Respiratory Diseases Unit, Department of Medical and Surgical Sciences, University Hospital of Modena, University of Modena Reggio Emilia, Modena, Italy.
Laboratory of Cell Therapies and Respiratory Medicine, Department of Medical and Surgical Sciences for Children and Adults, University Hospital of Modena, Modena, Italy.
Sci Rep. 2024 Jun 7;14(1):13158. doi: 10.1038/s41598-024-63670-z.
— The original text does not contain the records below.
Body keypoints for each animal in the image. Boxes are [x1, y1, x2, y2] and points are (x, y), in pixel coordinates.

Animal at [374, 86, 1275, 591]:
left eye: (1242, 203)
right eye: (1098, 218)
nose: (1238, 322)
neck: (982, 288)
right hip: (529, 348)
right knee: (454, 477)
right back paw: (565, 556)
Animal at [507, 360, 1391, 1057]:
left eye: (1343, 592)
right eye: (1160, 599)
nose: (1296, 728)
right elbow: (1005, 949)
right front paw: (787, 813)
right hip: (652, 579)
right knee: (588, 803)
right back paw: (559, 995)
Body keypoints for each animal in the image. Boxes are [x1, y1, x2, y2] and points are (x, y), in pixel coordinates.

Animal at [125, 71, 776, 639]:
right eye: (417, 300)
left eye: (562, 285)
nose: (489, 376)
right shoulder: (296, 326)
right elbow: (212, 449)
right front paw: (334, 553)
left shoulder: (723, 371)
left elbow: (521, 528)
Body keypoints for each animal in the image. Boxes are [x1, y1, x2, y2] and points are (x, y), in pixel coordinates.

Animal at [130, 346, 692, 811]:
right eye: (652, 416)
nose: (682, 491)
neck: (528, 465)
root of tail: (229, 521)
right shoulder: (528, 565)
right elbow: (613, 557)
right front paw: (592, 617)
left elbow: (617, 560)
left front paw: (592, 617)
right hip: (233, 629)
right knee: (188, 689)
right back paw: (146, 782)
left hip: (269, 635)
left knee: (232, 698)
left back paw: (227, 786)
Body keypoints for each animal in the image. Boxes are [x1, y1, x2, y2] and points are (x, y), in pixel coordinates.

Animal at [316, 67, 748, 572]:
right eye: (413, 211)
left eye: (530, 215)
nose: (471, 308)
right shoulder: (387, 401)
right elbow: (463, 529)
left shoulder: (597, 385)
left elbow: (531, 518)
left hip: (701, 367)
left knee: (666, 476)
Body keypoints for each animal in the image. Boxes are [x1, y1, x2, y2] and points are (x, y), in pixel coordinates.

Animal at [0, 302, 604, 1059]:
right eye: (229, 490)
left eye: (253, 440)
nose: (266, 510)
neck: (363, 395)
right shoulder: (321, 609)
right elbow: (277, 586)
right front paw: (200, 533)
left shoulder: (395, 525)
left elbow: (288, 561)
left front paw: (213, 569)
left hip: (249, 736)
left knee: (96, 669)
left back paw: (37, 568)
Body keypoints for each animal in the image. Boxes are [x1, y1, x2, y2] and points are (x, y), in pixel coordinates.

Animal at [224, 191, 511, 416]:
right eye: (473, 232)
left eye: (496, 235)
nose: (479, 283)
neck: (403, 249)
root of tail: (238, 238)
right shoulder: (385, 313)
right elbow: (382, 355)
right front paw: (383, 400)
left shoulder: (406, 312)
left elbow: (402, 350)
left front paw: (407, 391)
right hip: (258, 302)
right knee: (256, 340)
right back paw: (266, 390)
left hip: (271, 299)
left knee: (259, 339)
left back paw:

Patients with acute exacerbation of lung fibrosis with usual interstitial pneumonia (EUIP) pattern are at increased risk for ventilator-induced lung injury (VILI) and mortality when exposed to mechanical ventilation (MV). Yet, lack of a mechanical model describing UIP-lung deformation during MV represents a research gap. Aim of this study was to develop a constitutive mathematical model for UIP-lung deformation during lung protective MV based on the stress-strain behavior and the specific elastance of patients with EUIP as compared to that of acute respiratory distress syndrome (ARDS) and healthy lung. Partitioned lung and chest wall mechanics were assessed for patients with EUIP and primary ARDS (1:1 matched based on body mass index and PaO/FiO ratio) during a PEEP trial performed within 24 h from intubation. Patient's stress-strain curve and the lung specific elastance were computed and compared with those of healthy lungs, derived from literature. Respiratory mechanics were used to fit a novel mathematical model of the lung describing mechanical-inflation-induced lung parenchyma deformation, differentiating the contributions of elastin and collagen, the main components of lung extracellular matrix. Five patients with EUIP and 5 matched with primary ARDS were included and analyzed. Global strain was not different at low PEEP between the groups. Overall specific elastance was significantly higher in EUIP as compared to ARDS (28.9 [22.8-33.2] cmHO versus 11.4 [10.3-14.6] cmHO, respectively). Compared to ARDS and healthy lung, the stress/strain curve of EUIP showed a steeper increase, crossing the VILI threshold stress risk for strain values greater than 0.55. The contribution of elastin was prevalent at lower strains, while the contribution of collagen was prevalent at large strains. The stress/strain curve for collagen showed an upward shift passing from ARDS and healthy lungs to EUIP lungs. During MV, patients with EUIP showed different respiratory mechanics, stress-strain curve and specific elastance as compared to ARDS patients and healthy subjects and may experience VILI even when protective MV is applied. According to our mathematical model of lung deformation during mechanical inflation, the elastic response of UIP-lung is peculiar and different from ARDS. Our data suggest that patients with EUIP experience VILI with ventilatory setting that are lung-protective for patients with ARDS.
具有寻常型间质性肺炎(UIP)模式的肺纤维化急性加重患者在接受机械通气(MV)时,发生呼吸机诱导肺损伤(VILI)和死亡的风险增加。然而,缺乏描述 UIP 肺在 MV 期间变形的机械模型是一个研究空白。本研究的目的是基于 UIP 患者的应变-应力行为和特定弹性与急性呼吸窘迫综合征(ARDS)和健康肺的比较,为 UIP 肺在保护性 MV 期间的变形建立一个本构数学模型。对 UIP 患者和原发性 ARDS 患者(根据 BMI 和 PaO/FiO 比值进行 1:1 匹配)在插管后 24 小时内进行的 PEEP 试验中,评估肺和胸壁力学。计算患者的应变-应力曲线和肺特定弹性,并与文献中健康肺的结果进行比较。使用呼吸力学来拟合一种新的描述机械充气诱导肺实质变形的肺数学模型,区分弹性蛋白和胶原蛋白(肺细胞外基质的主要成分)的贡献。共纳入和分析了 5 例 UIP 患者和 5 例原发性 ARDS 患者。两组在低 PEEP 时整体应变没有差异。与 ARDS 相比,UIP 的整体特定弹性明显更高(分别为 28.9[22.8-33.2]cmH2O 和 11.4[10.3-14.6]cmH2O)。与 ARDS 和健康肺相比,UIP 的应变-应力曲线在应变值大于 0.55 时表现出更陡峭的增加,超过了 VILI 风险的阈值应变。在较低的应变时,弹性蛋白的贡献占主导地位,而在较大的应变时,胶原蛋白的贡献占主导地位。胶原的应变-应力曲线从 ARDS 和健康肺转移到 UIP 肺时出现向上移动。在 MV 期间,与 ARDS 患者和健康受试者相比,UIP 患者表现出不同的呼吸力学、应变-应力曲线和特定弹性,即使应用保护性 MV,也可能发生 VILI。根据我们在机械充气过程中肺变形的数学模型,UIP 肺的弹性反应是特殊的,与 ARDS 不同。我们的数据表明,在为 ARDS 患者提供保护性通气的情况下,UIP 患者会发生 VILI。